Date of Award:

5-1935

Document Type:

Thesis

Degree Name:

Master of Science (MS)

Department:

Nutrition, Dietetics, and Food Sciences

Department name when degree awarded

Child Nutrition

Committee Chair(s)

Christine B. Clayton

Committee

Christine B. Clayton

Abstract

The purpose of this study is to collect and organize all data available to the investigator on the subject of calcium and phosphorus requirements for normal children. Since it is the business of nutrition to maintain health and prevent disorders, leaving the cure of disorders to the medical profession, this study deals with the calcium and phosphorus metabolism of normal children and avoids going into the pathological phases, taking up rickets and tetany only in so far as prevention is concerned.

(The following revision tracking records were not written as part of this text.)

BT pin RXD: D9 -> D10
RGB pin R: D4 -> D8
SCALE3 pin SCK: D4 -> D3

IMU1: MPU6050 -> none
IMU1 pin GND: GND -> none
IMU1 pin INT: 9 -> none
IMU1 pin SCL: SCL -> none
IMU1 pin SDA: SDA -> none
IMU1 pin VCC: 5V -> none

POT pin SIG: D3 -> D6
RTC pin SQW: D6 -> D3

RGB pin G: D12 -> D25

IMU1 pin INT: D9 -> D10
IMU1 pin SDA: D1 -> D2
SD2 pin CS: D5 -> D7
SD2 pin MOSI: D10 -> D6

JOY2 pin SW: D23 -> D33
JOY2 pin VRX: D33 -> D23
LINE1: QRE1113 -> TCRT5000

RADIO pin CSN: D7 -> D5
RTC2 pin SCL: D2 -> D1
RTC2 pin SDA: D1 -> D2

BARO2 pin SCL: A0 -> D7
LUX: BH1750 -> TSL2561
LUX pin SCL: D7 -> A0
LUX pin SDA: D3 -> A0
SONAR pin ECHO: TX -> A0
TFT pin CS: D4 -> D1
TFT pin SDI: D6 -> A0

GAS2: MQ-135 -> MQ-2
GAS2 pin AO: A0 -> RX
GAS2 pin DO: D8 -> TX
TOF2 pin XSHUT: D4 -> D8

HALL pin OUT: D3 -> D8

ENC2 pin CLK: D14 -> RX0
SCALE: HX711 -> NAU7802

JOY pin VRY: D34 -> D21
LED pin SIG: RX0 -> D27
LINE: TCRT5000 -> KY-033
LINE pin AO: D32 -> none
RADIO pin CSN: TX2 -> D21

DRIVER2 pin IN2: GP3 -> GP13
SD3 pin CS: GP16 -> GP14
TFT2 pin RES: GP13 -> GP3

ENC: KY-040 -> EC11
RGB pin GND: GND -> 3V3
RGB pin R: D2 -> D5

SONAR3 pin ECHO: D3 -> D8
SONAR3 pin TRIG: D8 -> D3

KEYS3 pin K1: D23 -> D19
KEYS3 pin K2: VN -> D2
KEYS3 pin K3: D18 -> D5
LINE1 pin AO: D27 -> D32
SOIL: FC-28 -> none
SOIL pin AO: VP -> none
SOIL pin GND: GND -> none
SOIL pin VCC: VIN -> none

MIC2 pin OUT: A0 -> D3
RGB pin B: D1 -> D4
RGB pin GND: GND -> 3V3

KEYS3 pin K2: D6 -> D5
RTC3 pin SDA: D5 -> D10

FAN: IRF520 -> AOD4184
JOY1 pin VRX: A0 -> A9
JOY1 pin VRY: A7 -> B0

If this study has any value it lies in the fact that the findings of investigators seem to be scattered throughout a great many books and scientific journals, and it was thought that the collection and organization of these findings would serve as useful purpose in making this research more readily available to nutrition students. The bibliography for the study was made up from references given by such recognized authorities and sources as Sherman, McLester, Starling, Lusk, Van Slyke and Peters, Bogert, Rose, Child Development Abstracts, British Nutrition Abstracts, and Chemical Abstracts. From this bibliography were chosen those books and articles which seemed to the writer to be most promising as to reliability, amount of information, and variety of information. Part of the work has of necessity been adapted to children from experiments on adults.

The importance of calcium and phosphorus in the diet of little children is emphasized by Sherman as follows: "The effect of an insufficient intake of calcium is natural more serious with growing than with full grown animals. The young need more calcium because during growth and development the body in increasing not only the amount but the percentage of calcium which it contains. *** growing children whose height, weight, and appearance are normal may have a calcium-poor condition of the body*** Since this is largely a matter of the deposition of calcium phosphate in the developing bones, the phosphorus content of the body tends to remain low when the calcium is low and to rise to normal with the calcium when the calcium content of the food is increased.